Arab League ministers will pass a resolution blaming Syrian President Bashar Assad for last week's chemical weapons attack in Damascus when they meet in Cairo next week, League officials said on Wednesday.
The states' permanent representatives at the League had already explicitly blamed Assad on Tuesday for the attack, which killed hundreds of civilians, in a step that provided regional political cover for a possible U.S.-led military strike on Syria.
A senior U.S. official said planning was under way for possibly several days of attacks by several countries, likely to include its NATO allies France and Britain, to punish Assad.
The higher-level endorsement by the Arab foreign ministers at their meeting on September 2-3 is being pushed by Saudi Arabia and Qatar, which both back anti-Assad rebels in Syria's civil war, as well as Qatar, a non-Gulf official at the League said.

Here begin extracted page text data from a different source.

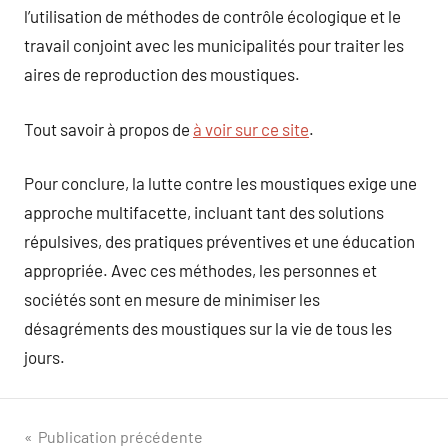
l’utilisation de méthodes de contrôle écologique et le
travail conjoint avec les municipalités pour traiter les
aires de reproduction des moustiques.
Tout savoir à propos de
à voir sur ce site
.
Pour conclure, la lutte contre les moustiques exige une
approche multifacette, incluant tant des solutions
répulsives, des pratiques préventives et une éducation
appropriée. Avec ces méthodes, les personnes et
sociétés sont en mesure de minimiser les
désagréments des moustiques sur la vie de tous les
jours.
Navigation
Publication précédente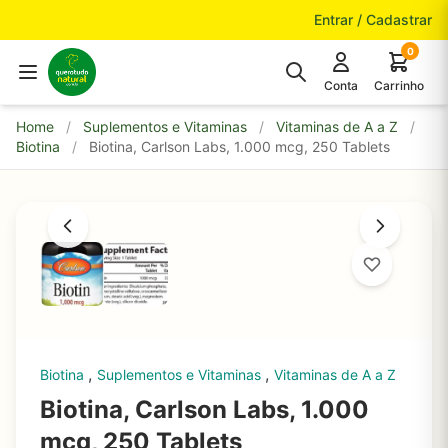
Pular para o conteúdo
Entrar / Cadastrar
0
Conta
Carrinho
Home
/
Suplementos e Vitaminas
/
Vitaminas de A a Z
/
Biotina
/
Biotina, Carlson Labs, 1.000 mcg, 250 Tablets
,
,
Biotina
Suplementos e Vitaminas
Vitaminas de A a Z
Biotina, Carlson Labs, 1.000
mcg, 250 Tablets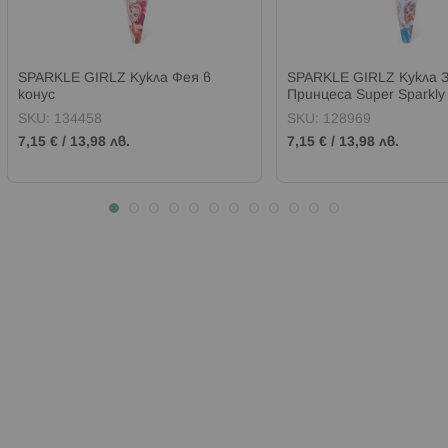
SPARKLE GIRLZ Кукла Фея в
SPARKLE GIRLZ Кукла 
конус
Принцеса Super Sparkly
SKU:
134458
SKU:
128969
7,15 €
/
13,98 лв.
7,15 €
/
13,98 лв.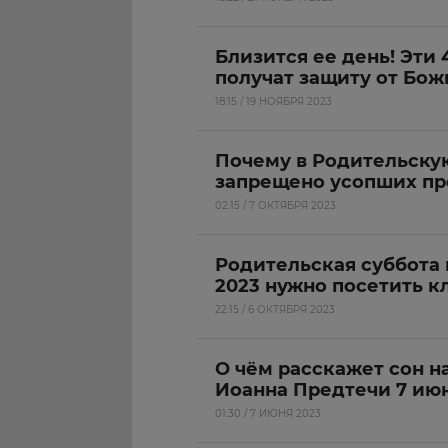
Близится ее день! Эти 
получат защиту от Бо
18:15 / 19 НОЯБРЯ 2023
Почему в Родительску
запрещено усопших пр
02:15 / 7 ОКТЯБРЯ 2023
Родительская суббота 
2023 нужно посетить 
22:15 / 6 ОКТЯБРЯ 2023
О чём расскажет сон на
Иоанна Предтечи 7 ию
01:30 / 7 ИЮНЯ 2023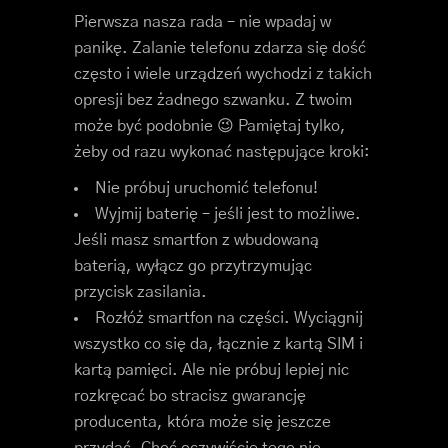
Pierwsza nasza rada – nie wpadaj w
panikę. Zalanie telefonu zdarza się dość
często i wiele urządzeń wychodzi z takich
opresji bez żadnego szwanku. Z twoim
może być podobnie 😉 Pamiętaj tylko,
żeby od razu wykonać następujące kroki:
Nie próbuj uruchomić telefonu!
Wyjmij baterię – jeśli jest to możliwe.
Jeśli masz smartfon z wbudowaną
baterią, wyłącz go przytrzymując
przycisk zasilania.
Rozłóż smartfon na części. Wyciągnij
wszystko co się da, łącznie z kartą SIM i
kartą pamięci. Ale nie próbuj lepiej nic
rozkręcać bo stracisz gwarancję
producenta, która może się jeszcze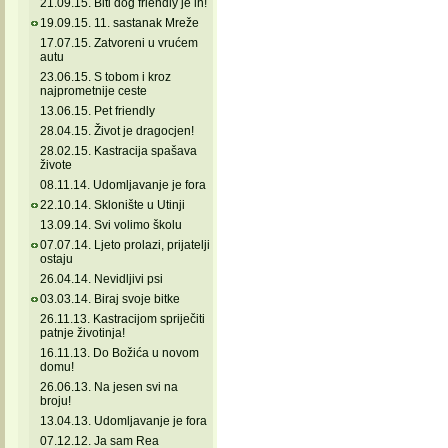
21.09.15. Biti dog friendly je in!
19.09.15. 11. sastanak Mreže
17.07.15. Zatvoreni u vrućem
autu
23.06.15. S tobom i kroz
najprometnije ceste
13.06.15. Pet friendly
28.04.15. Život je dragocjen!
28.02.15. Kastracija spašava
živote
08.11.14. Udomljavanje je fora
22.10.14. Sklonište u Utinji
13.09.14. Svi volimo školu
07.07.14. Ljeto prolazi, prijatelji
ostaju
26.04.14. Nevidljivi psi
03.03.14. Biraj svoje bitke
26.11.13. Kastracijom spriječiti
patnje životinja!
16.11.13. Do Božića u novom
domu!
26.06.13. Na jesen svi na
broju!
13.04.13. Udomljavanje je fora
07.12.12. Ja sam Rea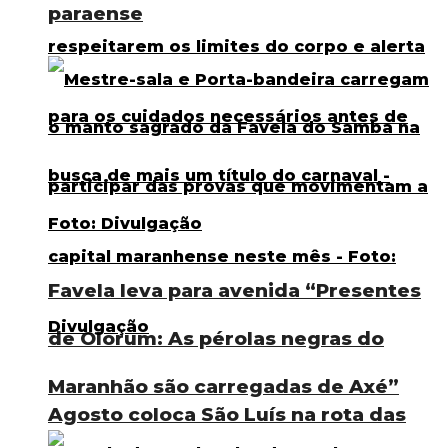
paraense
Favela leva para avenida “Presentes
de Olorum: As pérolas negras do
Maranhão são carregadas de Axé”
Agosto coloca São Luís na rota das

Syria's neighbors Iraq and Lebanon, along with Algeria, are likely to oppose or abstain from condemning Syria, as they have on similar resolutions in the past. Syria itself is suspended from the League.
"The Arab foreign ministers will affirm the full responsibility of the Syrian regime for the chemical weapons' attack that took place in Eastern Ghouta (on the outskirts of Damascus)," a representative of a Gulf state in the League told Reuters.

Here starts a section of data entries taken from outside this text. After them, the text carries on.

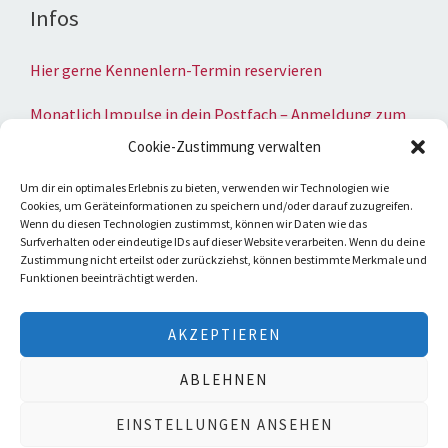
Infos
Hier gerne Kennenlern-Termin reservieren
Monatlich Impulse in dein Postfach – Anmeldung zum
Newsletter
Cookie-Zustimmung verwalten
Umsatzsteuer-Identifikationsnummer
Um dir ein optimales Erlebnis zu bieten, verwenden wir Technologien wie
Cookies, um Geräteinformationen zu speichern und/oder darauf zuzugreifen.
gemäß § 27 a Umsatzsteuergesetz:
Wenn du diesen Technologien zustimmst, können wir Daten wie das
UST-IdNr.: DE206238581
Surfverhalten oder eindeutige IDs auf dieser Website verarbeiten. Wenn du deine
Zustimmung nicht erteilst oder zurückziehst, können bestimmte Merkmale und
Datenschutzerklärung
Funktionen beeinträchtigt werden.
Impressum
AKZEPTIEREN
ABLEHNEN
Copyright © 2026 Christa Beckers
EINSTELLUNGEN ANSEHEN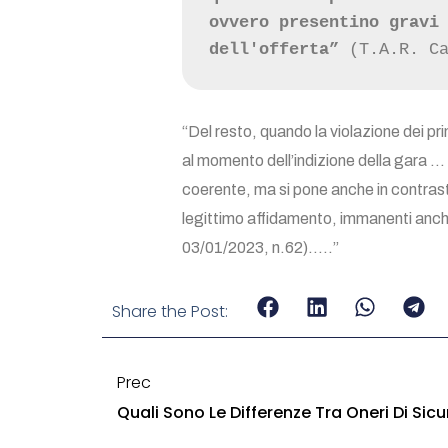
ovvero presentino gravi 
dell'offerta”
 (T.A.R. C
“Del resto, quando la violazione dei p
al momento dell’indizione della gara … 
coerente, ma si pone anche in contrasto
legittimo affidamento, immanenti anche
03/01/2023, n.62)…..”
Share the Post:
Prec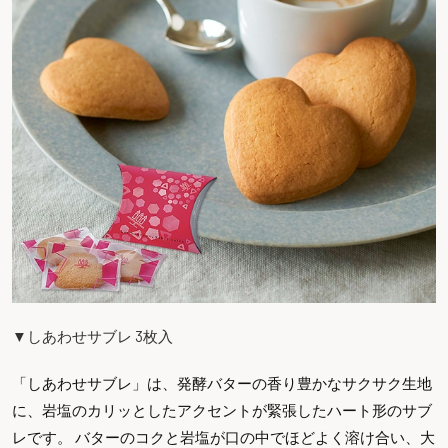
▼しあわせサブレ 3枚入
「しあわせサブレ」は、発酵バターの香り豊かなサクサク生地
に、岩塩のカリッとしたアクセントが緊張したハート形のサブ
レです。 バターのコクと岩塩が口の中でほどよく溶け合い、大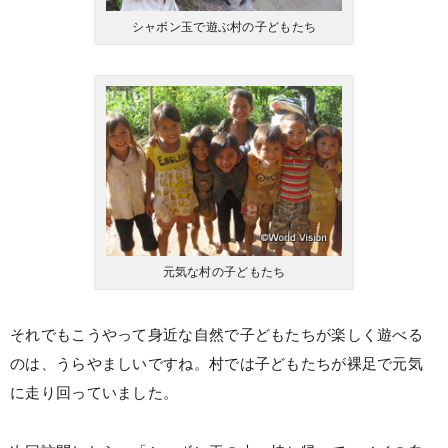
シャボン玉で遊ぶ村の子どもたち
元気な村の子どもたち
それでもこうやって身近な自然で子どもたちが楽しく遊べる
のは、うらやましいですね。村では子どもたちが裸足で元気
に走り回っていました。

"We will also ask for those responsible for the attack to be taken to the International Criminal Court," he added.
The non-Gulf Arab League source confirmed the Gulf official's remarks.
"The world must see the Arab states seriously condemning Assad's use of chemicals and calling for his punishment," he said.
He also called on the U.N. Security Council to adopt tougher sanctions on Syria and urged Russia and China, Assad's backers in the council, not to block any council resolution proposing action against Assad.
Syria's civil war has split the region broadly along sectarian lines.
Shi'ite Muslim Iran, and its allies in Lebanon and Iraq, support Assad. The Sunni-led Gulf Arab states, led by oil giant Saudi Arabia and influential Qatar, have backed the mainly Sunni Muslim rebels, many of whom are Islamist militants.